Hi, I’m Lisa – the new Global Environment intern here at Americans for Informed Democracy.

Yesterday morning I had the opportunity to attend a breakfast briefing celebrating International Women’s Day. The breakfast was organized by Women Thrive Worldwide and UNIFEM to educate policymakers and private sector leaders about successes and challenges facing women in Afghanistan and Haiti. Speakers included The Honorable Maria Otero – Under Secretary of State for Democracy and Global Affairs, Senator Mary Landrieu (D-LA), Ines Alberdi – Executive Director of UNIFEM, Kathy Mongones – UNIFEM Haiti Program Coordinator, Suraya Pakzad – Founder of Voice of Women in Afghanistan, and Ritu Sharma – President and Co-founder of Women Thrive Worldwide.

The take away message was clear: it’s time to make women’s empowerment a central focus of U.S. foreign policy. But how do we do this? According to Ritu Sharma, you listen.

Women Thrive Worldwide recently conducted a study, “Time to Listen: Global Women’s Views on U.S. Foreign Assistance”. Overall, women’s organizations surveyed had a positive view of U.S. assistance. But U.S. assistance strategy, design and implementation –they said—are often top-down, without enough local input or ownership. They also said, that while they appreciated international support for their efforts in country, they want to see their entire communities, including men, benefit from foreign assistance programs. In other words, they want a “gendered community approach to development.

In our push to help and give aid to as many nations and people as possible, we often forget to listen to what the recipients of our aid want or need. For example, Suraya Pakzad told a story about a village in Afghanistan where a school was built as a part of the reconstruction efforts, but the children in the village could not attend the school because they had to spend such a large part of their day getting water. For the people in that village, education was important, but the need for an easily accessible source of clean drinking water was more important.
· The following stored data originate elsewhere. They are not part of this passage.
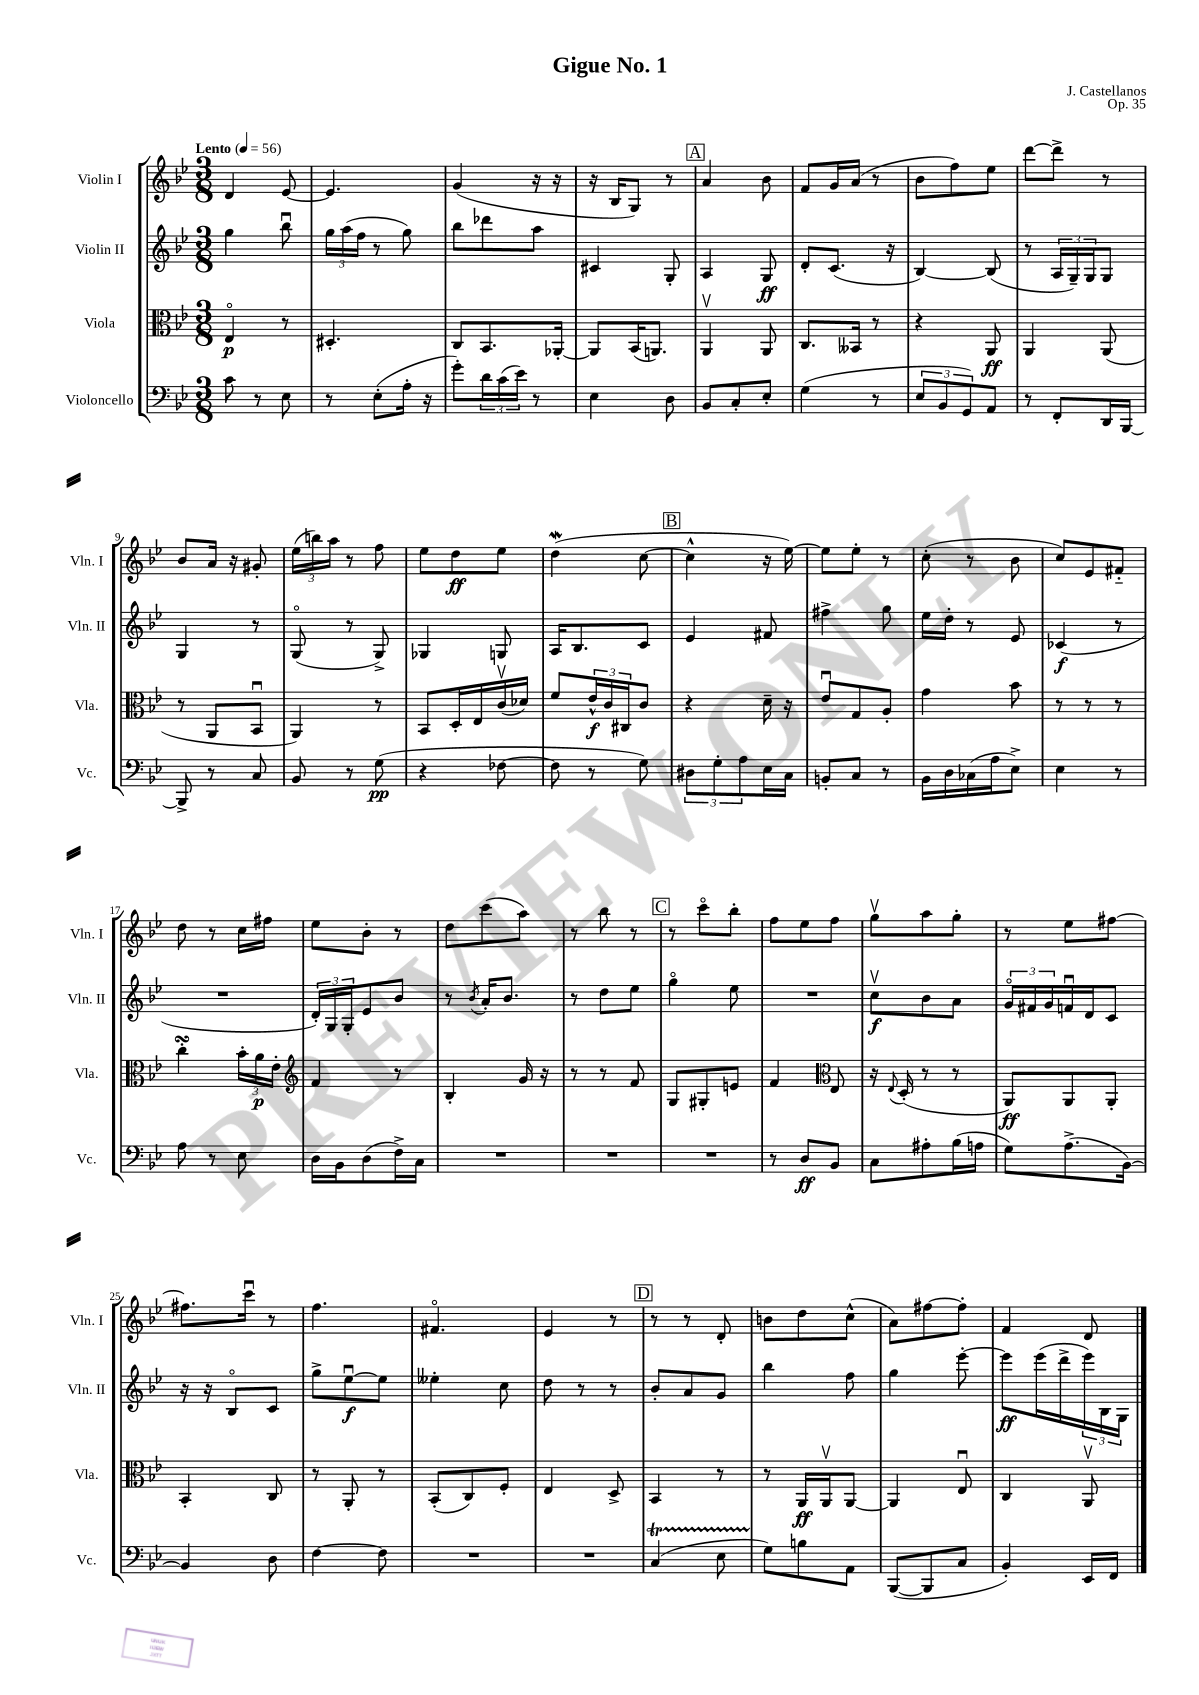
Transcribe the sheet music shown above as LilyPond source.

\header { title = "Gigue No. 1" composer = "J. Castellanos" opus = "Op. 35" }
<<
\new StaffGroup <<
\new Staff = "s0" \with { instrumentName = "Violin I" shortInstrumentName = "Vln. I" } {
    \clef treble \key bes \major \numericTimeSignature \time 3/8 \tempo "Lento" 4 = 56
    d'4 ees'8~ |
    ees'4. |
    g'4( r16 r16 |
    r16 bes16 g8) r8 |
    \mark \markup { \box "A" } a'4 bes'8 |
    f'8 g'16 a'16( r8 |
    bes'8 f''8) ees''8 |
    d'''8~ d'''8-> r8 |
    bes'8 a'16 r16 gis'8-. |
    \tuplet 3/2 { ees''16( b''16) a''16 } r8 f''8 |
    ees''8 d''8\ff ees''8 |
    d''4\mordent( c''8~ |
    \mark \markup { \box "B" } c''4-^ r16 ees''16~) |
    ees''8 ees''8-. r8 |
    c''8-.( r8 bes'8 |
    c''8) ees'8 fis'8-_ |
    d''8 r8 c''16 fis''16 |
    ees''8 bes'8-. r8 |
    d''8 c'''8( a''8) |
    r8 bes''8 r8 |
    \mark \markup { \box "C" } r8 c'''8\flageolet bes''8-. |
    f''8 ees''8 f''8 |
    g''8\upbow a''8 g''8-. |
    r8 ees''8 fis''8~ |
    fis''8. c'''16\downbow r8 |
    f''4. |
    fis'4.\flageolet |
    ees'4 r8 |
    \mark \markup { \box "D" } r8 r8 d'8-. |
    b'8 d''8 c''8-^( |
    a'8) fis''8~ fis''8-. |
    f'4 d'8 \bar "|." |
}
\new Staff = "s1" \with { instrumentName = "Violin II" shortInstrumentName = "Vln. II" } {
    \clef treble \key bes \major \numericTimeSignature \time 3/8
    g''4 bes''8\downbow |
    \tuplet 3/2 { g''16 a''16( f''16 } r8 g''8) |
    bes''8 des'''8 a''8 |
    cis'4 g8-. |
    \mark \markup { \box "A" } a4 g8\ff |
    d'8-. c'8.( r16 |
    bes4~) bes8( |
    r8 \tuplet 3/2 { a16 g16--) g16 } g8 |
    g4 r8 |
    g8\flageolet( r8 g8->) |
    ges4 g8 |
    a16 bes8. c'8 |
    \mark \markup { \box "B" } ees'4 fis'8 |
    fis''4-> g''8 |
    ees''16 d''16-. r8 ees'8 |
    ces'4\f( r8 |
    R4. |
    \tuplet 3/2 { d'16-.) g16 g16-. } ees'8 bes'8 |
    r8 \acciaccatura { bes'8 } a'16-. bes'8. |
    r8 d''8 ees''8 |
    \mark \markup { \box "C" } g''4\flageolet ees''8 |
    R4. |
    c''8\upbow\f bes'8 a'8 |
    \tuplet 3/2 { g'16\flageolet fis'16 g'16 } f'16\downbow d'16 c'8 |
    r16 r16 bes8\flageolet c'8 |
    g''8-> ees''8~\downbow\f ees''8 |
    eeses''4-. c''8 |
    d''8 r8 r8 |
    \mark \markup { \box "D" } bes'8-. a'8 g'8 |
    bes''4 f''8 |
    g''4 ees'''8~-. |
    ees'''8\ff ees'''16( d'''16-> \tuplet 3/2 { ees'''16) bes16 g16 } \bar "|." |
}
\new Staff = "s2" \with { instrumentName = "Viola" shortInstrumentName = "Vla." } {
    \clef alto \key bes \major \numericTimeSignature \time 3/8
    ees4\flageolet\p r8 |
    dis4.-. |
    c8 bes,8. aes,16~-. |
    aes,8 bes,16( a,8.) |
    \mark \markup { \box "A" } a,4\upbow a,8 |
    c8. beses,16 r8 |
    r4 a,8\ff |
    a,4 a,8( |
    r8 a,8 bes,8\downbow |
    a,4) r8 |
    bes,8 d16-. ees16 c'16\upbow( des'16) |
    f'8 \tuplet 3/2 { ees'16-^\f c'16 cis16 } c'8 |
    \mark \markup { \box "B" } r4 d'16-- r16 |
    ees'8\downbow g8 a8-. |
    g'4 bes'8 |
    r8 r8 r8 |
    c''4-.\turn \tuplet 3/2 { bes'16-. a'16\p ees'16-. } |
    \clef treble f'4 r8 |
    bes4-. g'16 r16 |
    r8 r8 f'8 |
    \mark \markup { \box "C" } g8 gis8-. e'8 |
    f'4 \clef alto ees8 |
    r16 \appoggiatura { ees8 } d16-.( r8 r8 |
    a,8\ff) a,8 a,8-. |
    bes,4-. c8 |
    r8 a,8-. r8 |
    bes,8-.( c8) f8-. |
    ees4 d8-> |
    \mark \markup { \box "D" } bes,4 r8 |
    r8 a,16\ff a,16\upbow a,8~ |
    a,4 ees8\downbow |
    c4 a,8\upbow \bar "|." |
}
\new Staff = "s3" \with { instrumentName = "Violoncello" shortInstrumentName = "Vc." } {
    \clef bass \key bes \major \numericTimeSignature \time 3/8
    c'8 r8 ees8 |
    r8 ees8-.( a16-. r16 |
    g'8-.) \tuplet 3/2 { d'16 c'16( ees'16) } r8 |
    ees4 d8 |
    \mark \markup { \box "A" } bes,8 c8-. ees8-. |
    g4( r8 |
    \tuplet 3/2 { ees8 bes,8 g,8) } a,8 |
    r8 f,8-. d,16 bes,,16~ |
    bes,,8-> r8 c8 |
    bes,8 r8 g8\pp( |
    r4 fes8~ |
    fes8 r8 g8) |
    \mark \markup { \box "B" } \tuplet 3/2 { dis8 g8-. a8 } ees16 c16 |
    b,8-. c8 r8 |
    bes,16 d16 ces16( a16 ees8->) |
    ees4 r8 |
    a8 r8 ees8 |
    d16 bes,16 d8( f16->) c16 |
    R4. |
    R4. |
    \mark \markup { \box "C" } R4. |
    r8 d8\ff bes,8 |
    c8 ais8-. bes16( a16 |
    g8) a8.->( bes,16~) |
    bes,4 d8 |
    f4~ f8 |
    R4. |
    R4. |
    \mark \markup { \box "D" } c4\startTrillSpan( ees8 |
    g8\stopTrillSpan) b8 a,8 |
    bes,,8~( bes,,8 c8 |
    bes,4-.) ees,16 f,16 \bar "|." |
}
>>
>>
International reconstruction efforts had not asked community members what was most important for their needs.

In feminism, we talk about “bringing women to the table”. This morning’s speakers spoke about mainstreaming gender analysis throughout U.S. foreign assistance policy and programs. But, it’s more than just bringing women to the table or mainstreaming a strong gender analysis. It’s about bringing women to the table, and listening carefully to what they have to say. Then equipping them with the tools to lead change in their own communities. As Suraya Pakzad eloquently put it when speaking about the new gender quota in the Afghani parliament, “We don’t need 68 women with no voices. We need 10 women with strong voices” to lead the way.

If you’re feeling in need of a little listening practice, I recommend checking out Oxfam’s film “Sisters of the Planet” (available in the AIDemocracy Film Library!) in which four powerful women—Helen, Ursula, Sahena, Muriel—share the impacts of climate change on their lives and what their doing to fight it.